### TESTO DELL'ESERCIZIO:

Situazione paradossale: aumenta il consumo globale di contenuti culturali, ma per i creativi è sempre più difficile lavorare

Cultura, Unesco: migliorare la protezione sociale ed economica per i creativi

Crollo senza precedenti di reddito e occupazione nel settore culturale

[9 Febbraio 2022]

Secondo l’Unesco, la pandemia di Covid-19  ha dimostrato «Il valore intrinseco del settore culturale e creativo in termini di coesione sociale e la sua capacità di generare risorse educative, benessere personale e crescita economica in tempi di crisi. Tuttavia, questa crisi globale ha anche messo in luce le sfide significative da affrontare per garantire la conservazione della diversità delle espressioni culturali in tutto il mondo, in conformità con la Convenzione dell’UNESCO del 2005 sulla protezione e la promozione della diversità delle espressioni culturali».

### DATI FORNITI:
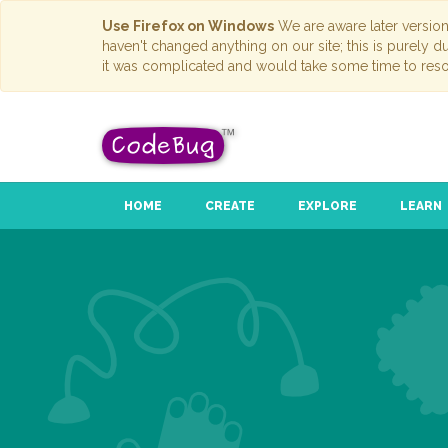
Use Firefox on Windows
We are aware later versio
haven't changed anything on our site; this is purely 
it was complicated and would take some time to reso
HOME
CREATE
EXPLORE
LEARN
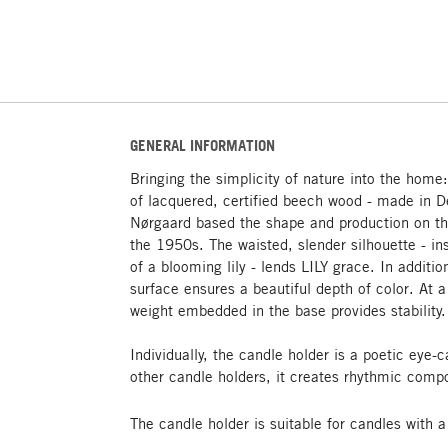
GENERAL INFORMATION
Bringing the simplicity of nature into the home
of lacquered, certified beech wood - made in 
Nørgaard based the shape and production on th
the 1950s. The waisted, slender silhouette - 
of a blooming lily - lends LILY grace. In additio
surface ensures a beautiful depth of color. At 
weight embedded in the base provides stability.
Individually, the candle holder is a poetic eye-
other candle holders, it creates rhythmic compo
The candle holder is suitable for candles with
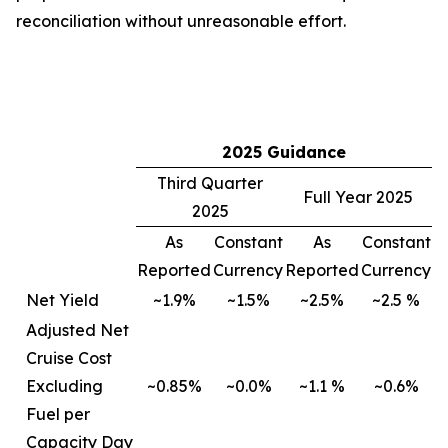
reconciliation without unreasonable effort.
2025 Guidance
Third Quarter
Full Year 2025
2025
As
Constant
As
Constant
Reported
Currency
Reported
Currency
Net Yield
~1.9%
~1.5%
~2.5%
~2.5 %
Adjusted Net
Cruise Cost
Excluding
~0.85%
~0.0%
~1.1 %
~0.6%
Fuel per
Capacity Day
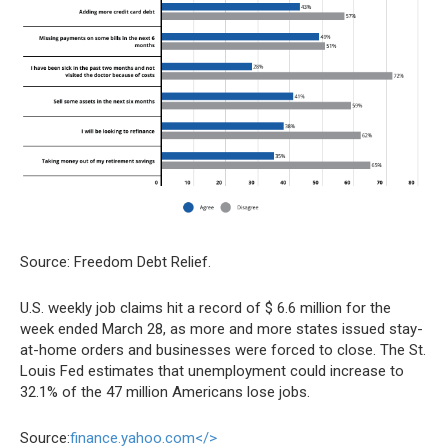
Source: Freedom Debt Relief.
U.S. weekly job claims hit a record of $ 6.6 million for the
week ended March 28, as more and more states issued stay-
at-home orders and businesses were forced to close. The St.
Louis Fed estimates that unemployment could increase to
32.1% of the 47 million Americans lose jobs.
Source:
finance.yahoo.com</>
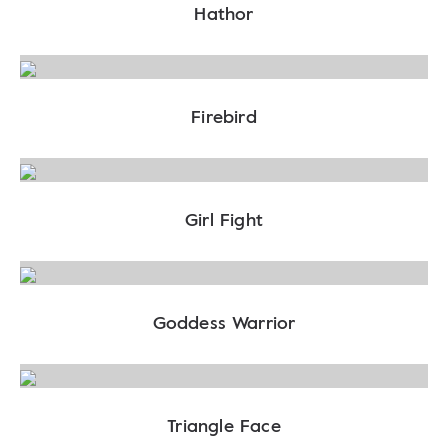
Hathor
Firebird
Girl Fight
Goddess Warrior
Triangle Face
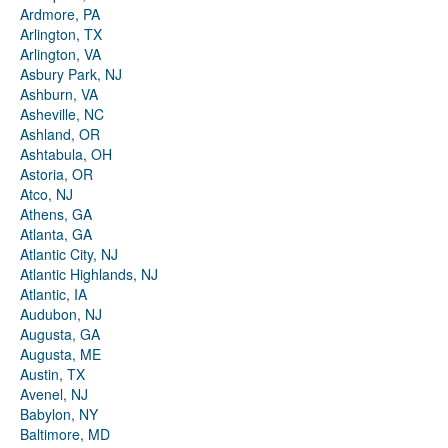
Ardmore, PA
Arlington, TX
Arlington, VA
Asbury Park, NJ
Ashburn, VA
Asheville, NC
Ashland, OR
Ashtabula, OH
Astoria, OR
Atco, NJ
Athens, GA
Atlanta, GA
Atlantic City, NJ
Atlantic Highlands, NJ
Atlantic, IA
Audubon, NJ
Augusta, GA
Augusta, ME
Austin, TX
Avenel, NJ
Babylon, NY
Baltimore, MD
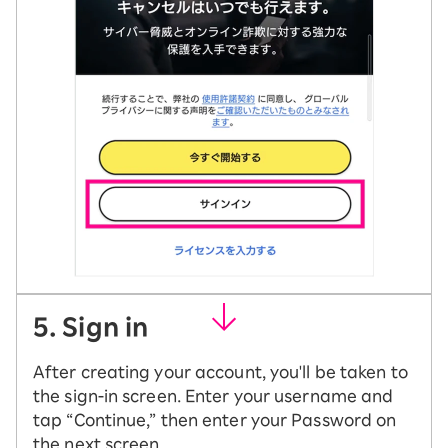
5. Sign in
After creating your account, you'll be taken to
the sign-in screen. Enter your username and
tap “Continue,” then enter your Password on
the next screen.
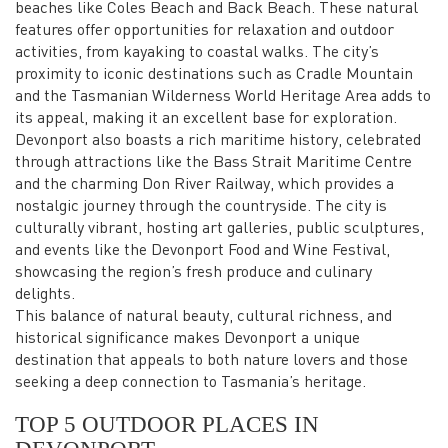
beaches like Coles Beach and Back Beach. These natural
features offer opportunities for relaxation and outdoor
activities, from kayaking to coastal walks. The city’s
proximity to iconic destinations such as Cradle Mountain
and the Tasmanian Wilderness World Heritage Area adds to
its appeal, making it an excellent base for exploration.
Devonport also boasts a rich maritime history, celebrated
through attractions like the Bass Strait Maritime Centre
and the charming Don River Railway, which provides a
nostalgic journey through the countryside. The city is
culturally vibrant, hosting art galleries, public sculptures,
and events like the Devonport Food and Wine Festival,
showcasing the region’s fresh produce and culinary
delights.
This balance of natural beauty, cultural richness, and
historical significance makes Devonport a unique
destination that appeals to both nature lovers and those
seeking a deep connection to Tasmania’s heritage.
TOP 5 OUTDOOR PLACES IN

### ELENCO DEI COMPITI:
• a. Riassumi in due frasi l'articolo sull'Unesco e la situazione dei creativi.
• b. Scrivi la parte successiva dell'articolo sull'Unesco e la situazione dei creativi, riprendendo dopo la sua ultima frase.

### ELENCO DELLE RISPOSTE:
• a. Secondo l'Unesco, la pandemia di Covid-19 ha dimostrato il valore del settore culturale e creativo per la coesione sociale e la sua capacità di generare risorse educative, benessere personale e crescita economica in tempi di crisi. Ha però anche messo in luce sfide significative per conservare la diversità delle espressioni culturali secondo la Convenzione del 2005, mentre il settore subisce un crollo senza precedenti di reddito e occupazione e l'Unesco chiede di migliorare la protezione sociale ed economica dei creativi.

• b.
E il nuovo rapporto “Re|Shaping Policies for Creativity” dell’Unesco  dimostra invece che «Gli aiuti allo sviluppo dedicati alla cultura e al tempo libero sono in calo» e che, «Nonostante il continuo aumento del flusso di beni e servizi culturali a livello mondiale, sono stati compiuti pochissimi progressi per ridurre le forti disparità tra Paesi sviluppati e Paesi in via di sviluppo. Persistono disuguaglianze molto forti anche all’interno dei settori culturali e creativi, in particolare quelli affrontati da molte donne».

Quindi, nonostante il mondo sia sempre più virtualmente connesso. i singoli individui entrano sempre meno in contatto con la diversità delle espressioni culturali nel mondo e l’Unesco evidenzia che questo avviene «In un momento in cui è chiaro che la diversità è un elemento strutturante per la coesione sociale e la pace tra i popoli. Questa situazione limita la capacità del settore culturale, che rappresenta il 3,1% del PIL mondiale e il 6,2% dell’occupazione mondiale, di stimolare una crescita economica sostenibile nei Paesi in via di sviluppo».

L’Unesco stima che nel 2020 la sola pandemia abbia causato la perdita di 10 milioni di posti di lavoro nelle industrie creative e che il valore aggiunto lordo globale nelle industrie culturali e creative sia diminuito di 750 miliardi di dollari. Nei Paesi con dati disponibili, i ricavi delle industrie culturali e creative sono diminuiti del 20 – 40%.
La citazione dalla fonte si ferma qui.